[Extract]

BURKE: The last time we had lockdowns in New South Wales, where people were confined to homes, we had JobKeeper. That was there last time. This is the first extended period of time where we’ve had sole traders, small businesses and sole traders in particular have been left with nothing to live on. Now once you hit something that’s seven days or more you're talking about an entire cycle of your rent. An entire cycle of your grocery bills where you have zero income to pay for it. And because it's simply no shifts for a week then, you saw the sort of problems on the weekend Dan Tehan got into when trying to imply Centrelink would pick up the tab. They don't. And this is the first time that we've had that extended period of time where people are left with nothing to live on. And we've talked many times on this program about people in insecure work. The government hasn't seen it as a problem, but they are the exact people who now for more than a week - and looking down the barrel of two weeks – have nothing to live on.
JAYES: We've got this situation where the state’s lock down and the federal government is expected to fund that lockdown, for want of a better way to explain that. Do you think if there is, you know, this implied kind of cash handout, every time a state locks down, it would be disincentive to do everything you can to keep the state open.

[/Extract]
[Data extracts]

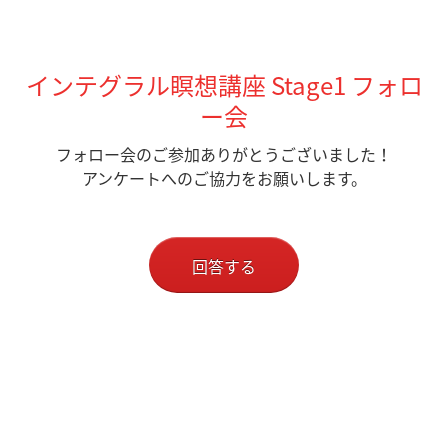
インテグラル瞑想講座 Stage1 フォロ
ー会
フォロー会のご参加ありがとうございました！
アンケートへのご協力をお願いします。
回答する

[/Data extracts]

== What needs to be done ==
Take the part of the interview transcript that opens with "JAYES: We've got" and closes with "the state open.", and write it out again with "federal government" replaced by "Commonwealth".

== Task response ==
JAYES: We've got this situation where the state’s lock down and the Commonwealth is expected to fund that lockdown, for want of a better way to explain that. Do you think if there is, you know, this implied kind of cash handout, every time a state locks down, it would be disincentive to do everything you can to keep the state open.